Снова я не получила ответа на мой вопрос. Когда я вернулась в камеру, было раннее утро. Молодая еврейка бросилась ко мне, плакала и обнимала меня, говорила, какая я хорошая, что я брошена на милость тиранов, которые плохо обращаются со мной, что я не виновна, что страдаю за грехи человечества и что она сделает всё, чтобы избавить меня от страданий. Она и в самом деле была необыкновенно добра ко мне, чего я, с моей точки зрения, совершенно не заслуживала.
Вскоре после этого я была переведена в настоящую камеру. В ней было только четыре человека. У каждого была кровать, не очень мягкая, но все-таки это была кровать. Там было окно, но снаружи оно было прикрыто черным щитом, чтобы мы не могли смотреть через него, и в комнате было довольно темно. Там был и стол, за которым мы сидели во время наших трапез, и два стула, две другие заключенные сидели на своих кроватях. Вскоре мы познакомились, хотя сейчас я уже мало что помню. От них я многое узнала о том месте, где находилась.

_ЦЕЛЬ ЗАДАНИЯ_:
В отрывке о тюремной камере от «Вскоре после этого» до «месте, где находилась.» замените «щитом» на «ставнем» и приведите получившийся текст.

_ИСХОДНЫЕ ДАННЫЕ_:
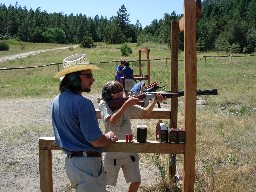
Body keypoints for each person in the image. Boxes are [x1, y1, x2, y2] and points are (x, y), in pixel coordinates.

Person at [51, 53, 118, 192]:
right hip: (88, 164)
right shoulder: (83, 103)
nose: (93, 79)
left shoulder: (56, 101)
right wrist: (109, 136)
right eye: (88, 76)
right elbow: (96, 141)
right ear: (74, 77)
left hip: (73, 164)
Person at [99, 81, 166, 192]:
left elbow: (145, 113)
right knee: (105, 184)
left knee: (136, 181)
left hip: (129, 149)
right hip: (113, 150)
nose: (120, 94)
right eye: (116, 92)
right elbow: (112, 120)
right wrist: (126, 104)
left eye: (121, 91)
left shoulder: (125, 104)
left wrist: (155, 100)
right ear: (108, 95)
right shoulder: (104, 104)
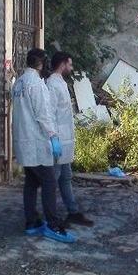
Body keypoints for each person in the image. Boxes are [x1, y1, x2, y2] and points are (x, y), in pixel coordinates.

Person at [12, 48, 75, 243]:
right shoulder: (36, 84)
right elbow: (43, 114)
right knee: (49, 182)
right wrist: (53, 136)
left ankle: (31, 222)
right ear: (41, 63)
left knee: (31, 182)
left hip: (24, 141)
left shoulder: (20, 82)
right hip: (36, 142)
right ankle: (53, 224)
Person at [46, 52, 94, 227]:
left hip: (65, 140)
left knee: (65, 177)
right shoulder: (52, 84)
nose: (71, 68)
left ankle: (72, 212)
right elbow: (49, 113)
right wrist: (53, 138)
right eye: (70, 64)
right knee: (53, 179)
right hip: (58, 139)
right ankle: (51, 217)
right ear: (63, 64)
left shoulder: (60, 83)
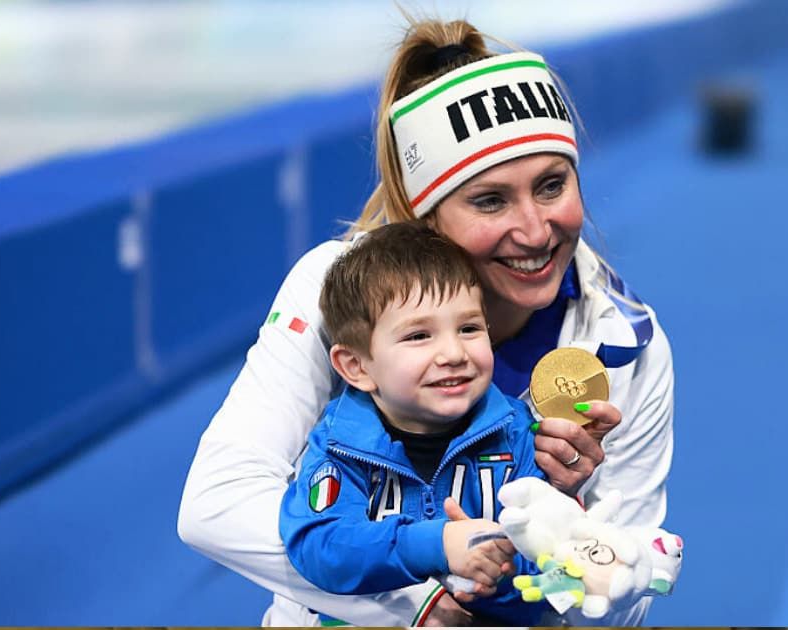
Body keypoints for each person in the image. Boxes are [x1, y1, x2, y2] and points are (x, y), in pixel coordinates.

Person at [178, 16, 675, 627]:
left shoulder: (626, 342)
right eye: (490, 200)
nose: (535, 229)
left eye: (551, 185)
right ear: (422, 214)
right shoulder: (336, 289)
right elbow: (216, 504)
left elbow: (619, 611)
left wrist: (566, 507)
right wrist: (417, 601)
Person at [279, 221, 546, 625]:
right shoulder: (340, 445)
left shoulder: (515, 433)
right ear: (356, 366)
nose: (454, 352)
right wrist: (435, 545)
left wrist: (495, 581)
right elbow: (322, 546)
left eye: (469, 328)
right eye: (420, 336)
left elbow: (542, 573)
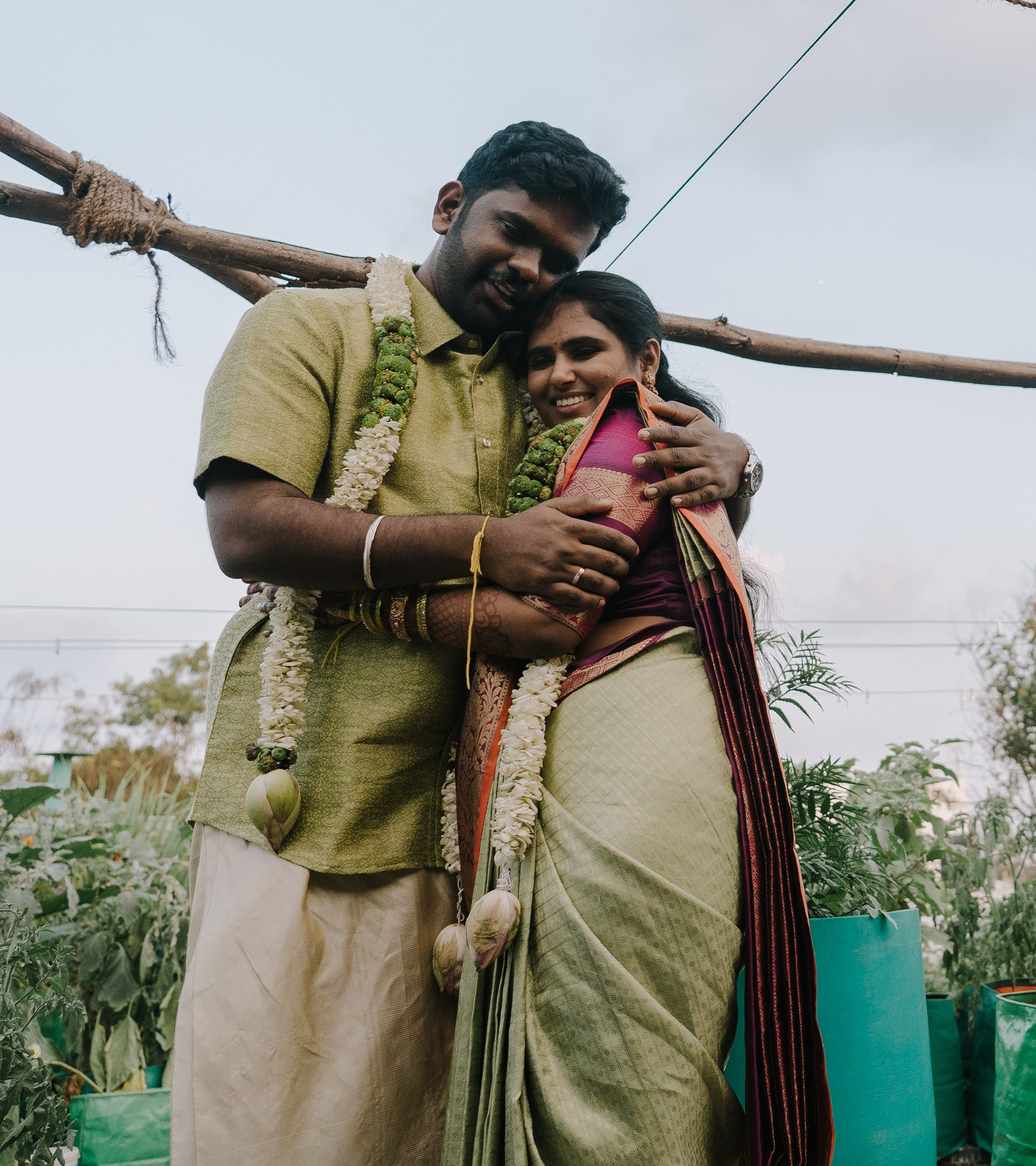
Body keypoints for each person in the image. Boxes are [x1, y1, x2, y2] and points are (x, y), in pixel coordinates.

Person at [168, 123, 759, 1166]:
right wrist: (490, 544)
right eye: (513, 231)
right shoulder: (311, 328)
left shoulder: (547, 384)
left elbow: (646, 532)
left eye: (561, 259)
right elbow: (247, 530)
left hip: (468, 835)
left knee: (422, 1129)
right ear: (450, 207)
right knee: (265, 1119)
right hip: (306, 798)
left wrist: (735, 461)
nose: (531, 269)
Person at [441, 272, 827, 1166]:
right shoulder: (572, 454)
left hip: (633, 734)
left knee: (613, 1014)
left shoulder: (629, 432)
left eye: (584, 349)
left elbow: (550, 617)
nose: (558, 374)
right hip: (617, 736)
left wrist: (370, 601)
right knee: (611, 1019)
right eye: (539, 359)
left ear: (645, 359)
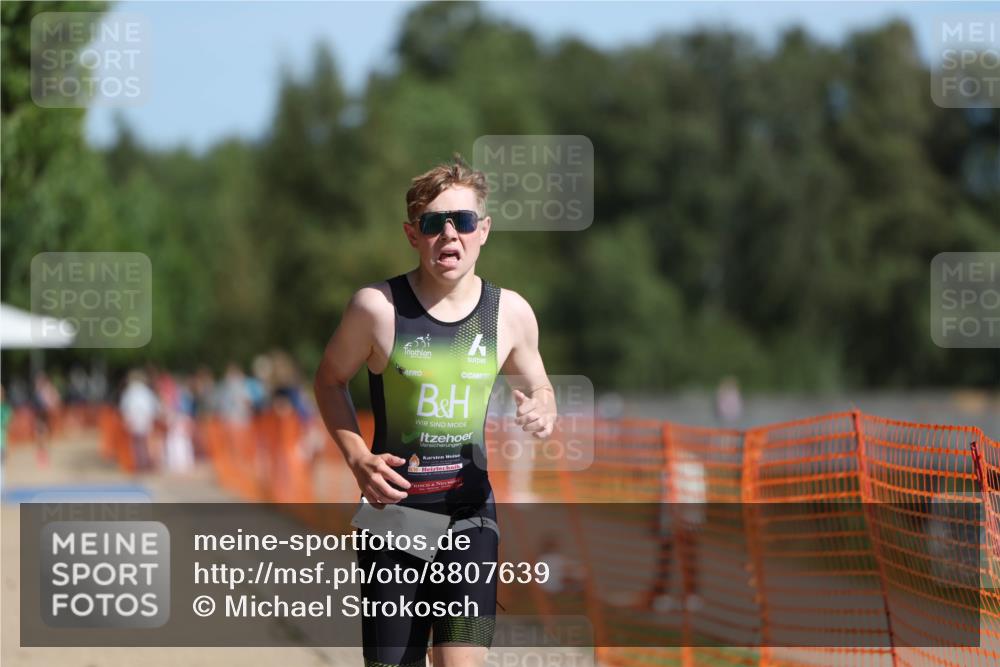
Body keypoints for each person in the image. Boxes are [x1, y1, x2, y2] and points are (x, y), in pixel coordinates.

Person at [314, 155, 556, 667]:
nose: (450, 234)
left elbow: (540, 388)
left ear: (483, 230)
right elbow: (330, 380)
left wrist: (543, 409)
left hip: (469, 515)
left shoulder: (508, 313)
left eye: (463, 221)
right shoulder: (376, 309)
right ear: (412, 234)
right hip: (394, 518)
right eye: (433, 224)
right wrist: (357, 457)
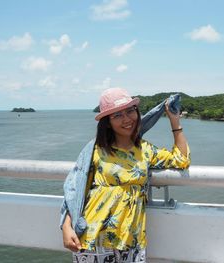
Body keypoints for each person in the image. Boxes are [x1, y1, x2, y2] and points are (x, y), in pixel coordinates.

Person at [61, 88, 190, 262]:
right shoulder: (96, 150)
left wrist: (175, 121)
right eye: (117, 115)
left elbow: (181, 159)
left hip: (132, 239)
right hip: (94, 238)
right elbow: (76, 190)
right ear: (107, 122)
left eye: (130, 111)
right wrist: (66, 227)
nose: (127, 119)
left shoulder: (145, 150)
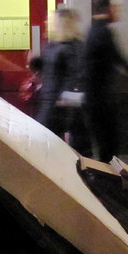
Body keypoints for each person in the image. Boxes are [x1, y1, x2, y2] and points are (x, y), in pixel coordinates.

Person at [82, 0, 128, 161]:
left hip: (95, 98)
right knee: (108, 145)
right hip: (100, 98)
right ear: (108, 8)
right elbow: (119, 57)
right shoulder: (102, 32)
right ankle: (108, 174)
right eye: (116, 7)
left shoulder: (93, 30)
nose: (118, 11)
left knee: (105, 144)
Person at [35, 8, 89, 153]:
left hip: (60, 102)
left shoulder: (73, 46)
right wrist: (36, 63)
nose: (46, 22)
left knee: (44, 139)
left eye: (50, 20)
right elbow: (49, 66)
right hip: (49, 99)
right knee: (45, 140)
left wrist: (64, 97)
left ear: (61, 23)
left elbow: (75, 74)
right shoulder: (53, 44)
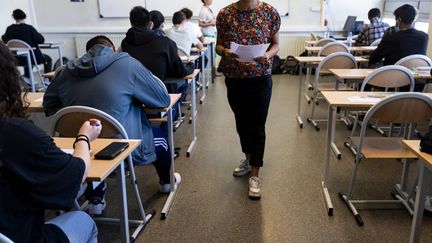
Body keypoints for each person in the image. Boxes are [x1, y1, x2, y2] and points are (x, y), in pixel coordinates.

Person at [43, 35, 178, 214]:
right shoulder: (127, 64)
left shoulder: (67, 70)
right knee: (161, 140)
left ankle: (96, 199)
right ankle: (167, 182)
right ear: (113, 49)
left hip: (81, 147)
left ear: (87, 53)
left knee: (92, 145)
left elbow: (48, 103)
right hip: (121, 146)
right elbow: (162, 99)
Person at [0, 41, 99, 242]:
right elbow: (76, 175)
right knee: (84, 221)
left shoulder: (66, 73)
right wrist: (84, 139)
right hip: (21, 237)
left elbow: (50, 100)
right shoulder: (14, 133)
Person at [216, 0, 280, 199]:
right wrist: (225, 51)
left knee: (257, 125)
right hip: (234, 79)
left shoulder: (269, 12)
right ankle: (249, 158)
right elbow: (219, 45)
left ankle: (255, 174)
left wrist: (268, 55)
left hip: (260, 78)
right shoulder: (225, 14)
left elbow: (276, 44)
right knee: (242, 124)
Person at [121, 6, 193, 81]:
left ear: (131, 23)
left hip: (130, 89)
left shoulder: (124, 43)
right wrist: (191, 66)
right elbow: (179, 72)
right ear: (151, 24)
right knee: (182, 85)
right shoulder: (165, 42)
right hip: (156, 90)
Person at [2, 9, 52, 78]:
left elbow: (4, 40)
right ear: (24, 17)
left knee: (27, 55)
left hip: (16, 59)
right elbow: (41, 40)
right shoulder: (29, 28)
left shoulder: (9, 29)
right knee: (48, 59)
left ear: (14, 17)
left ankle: (27, 78)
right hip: (31, 58)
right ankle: (47, 80)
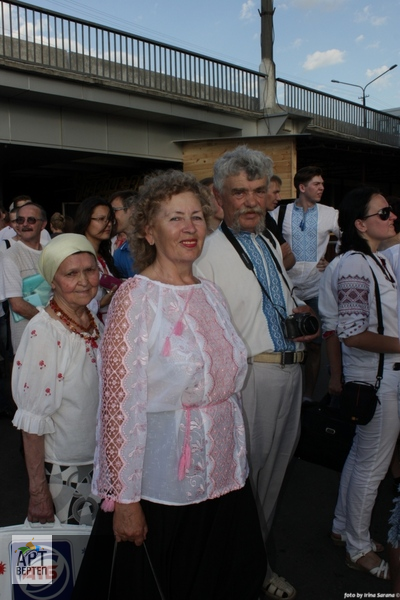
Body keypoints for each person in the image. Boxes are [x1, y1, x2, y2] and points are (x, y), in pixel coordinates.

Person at [72, 170, 266, 600]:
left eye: (197, 217)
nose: (190, 227)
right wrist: (125, 499)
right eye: (175, 217)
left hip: (224, 475)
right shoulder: (135, 298)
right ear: (148, 230)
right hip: (161, 487)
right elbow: (120, 404)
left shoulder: (210, 292)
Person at [194, 145, 319, 600]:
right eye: (238, 192)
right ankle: (238, 572)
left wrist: (295, 309)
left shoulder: (267, 240)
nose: (249, 201)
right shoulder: (205, 252)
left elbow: (264, 303)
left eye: (257, 191)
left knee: (271, 481)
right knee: (241, 486)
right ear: (217, 196)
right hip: (250, 380)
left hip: (291, 373)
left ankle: (254, 565)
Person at [320, 187, 400, 579]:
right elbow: (351, 332)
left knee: (361, 460)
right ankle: (358, 546)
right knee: (372, 468)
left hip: (378, 377)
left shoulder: (372, 260)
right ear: (360, 223)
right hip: (378, 381)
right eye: (384, 212)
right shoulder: (356, 264)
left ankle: (343, 527)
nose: (392, 217)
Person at [11, 233, 102, 525]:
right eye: (71, 273)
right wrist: (38, 493)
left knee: (96, 559)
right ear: (53, 280)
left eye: (90, 270)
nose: (84, 281)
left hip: (100, 461)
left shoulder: (92, 320)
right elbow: (31, 422)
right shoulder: (44, 333)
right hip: (65, 470)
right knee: (68, 559)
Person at [272, 166, 340, 401]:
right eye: (316, 184)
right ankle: (287, 393)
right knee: (283, 339)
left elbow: (347, 238)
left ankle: (308, 397)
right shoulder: (280, 213)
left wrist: (333, 261)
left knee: (314, 343)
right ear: (302, 187)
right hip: (285, 288)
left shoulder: (330, 213)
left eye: (322, 184)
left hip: (315, 288)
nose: (322, 188)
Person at [2, 203, 48, 353]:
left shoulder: (50, 252)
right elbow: (17, 304)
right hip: (27, 340)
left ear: (43, 224)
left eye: (31, 220)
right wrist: (52, 320)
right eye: (20, 220)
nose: (25, 224)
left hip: (55, 336)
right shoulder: (10, 256)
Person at [74, 197, 121, 322]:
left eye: (110, 219)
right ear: (85, 221)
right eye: (101, 219)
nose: (108, 224)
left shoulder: (104, 255)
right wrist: (100, 303)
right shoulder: (75, 257)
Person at [264, 174, 296, 270]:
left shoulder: (269, 220)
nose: (279, 198)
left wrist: (276, 271)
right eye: (275, 192)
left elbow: (291, 257)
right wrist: (277, 254)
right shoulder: (245, 224)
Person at [109, 190, 137, 278]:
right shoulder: (120, 253)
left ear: (133, 209)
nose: (110, 217)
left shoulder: (158, 242)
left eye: (114, 210)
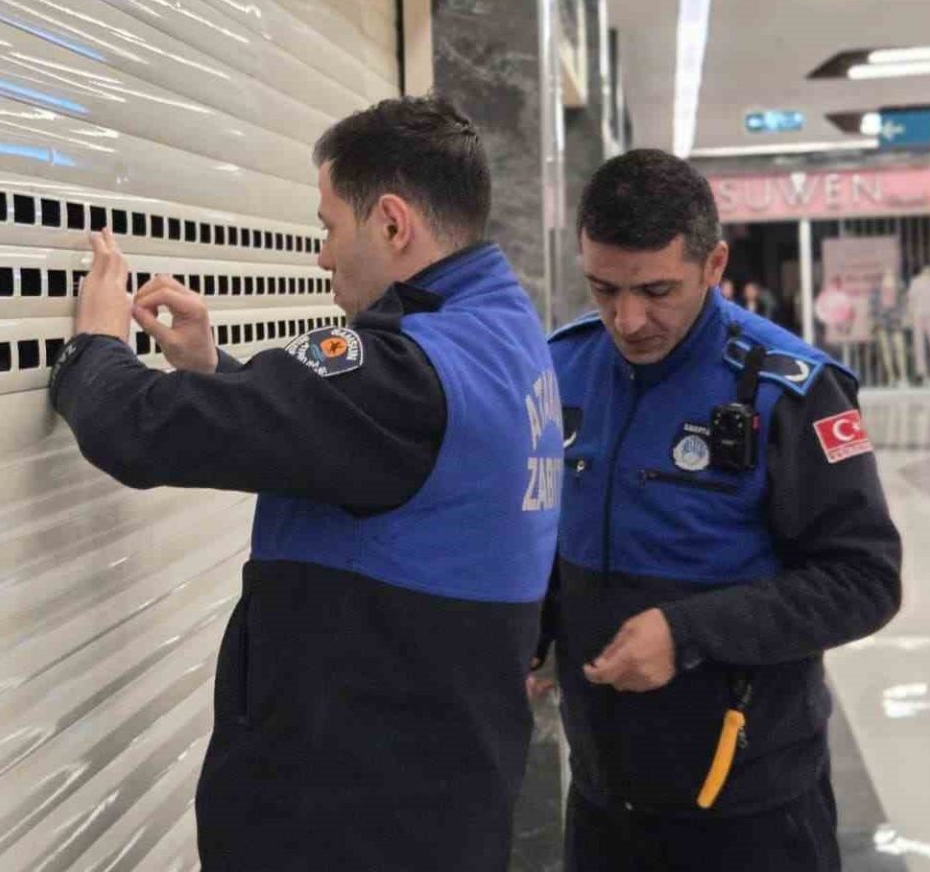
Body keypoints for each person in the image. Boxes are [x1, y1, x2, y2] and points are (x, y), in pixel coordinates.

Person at [49, 95, 562, 871]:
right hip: (437, 805)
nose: (322, 257)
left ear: (391, 223)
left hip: (355, 826)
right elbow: (361, 449)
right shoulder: (504, 337)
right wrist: (215, 372)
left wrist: (94, 347)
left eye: (329, 227)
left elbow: (140, 433)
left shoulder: (409, 373)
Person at [541, 150, 903, 872]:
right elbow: (543, 531)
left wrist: (689, 633)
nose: (628, 320)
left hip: (752, 804)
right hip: (602, 794)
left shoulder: (791, 390)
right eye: (604, 288)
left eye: (656, 290)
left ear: (714, 265)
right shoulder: (561, 368)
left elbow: (866, 580)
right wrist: (534, 627)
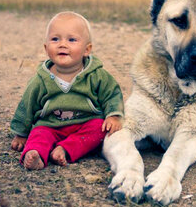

_РЕШЕНИЕ ЗАДАНИЯ_:
Вскоре после этого я была переведена в настоящую камеру. В ней было только четыре человека. У каждого была кровать, не очень мягкая, но все-таки это была кровать. Там было окно, но снаружи оно было прикрыто черным ставнем, чтобы мы не могли смотреть через него, и в комнате было довольно темно. Там был и стол, за которым мы сидели во время наших трапез, и два стула, две другие заключенные сидели на своих кроватях. Вскоре мы познакомились, хотя сейчас я уже мало что помню. От них я многое узнала о том месте, где находилась.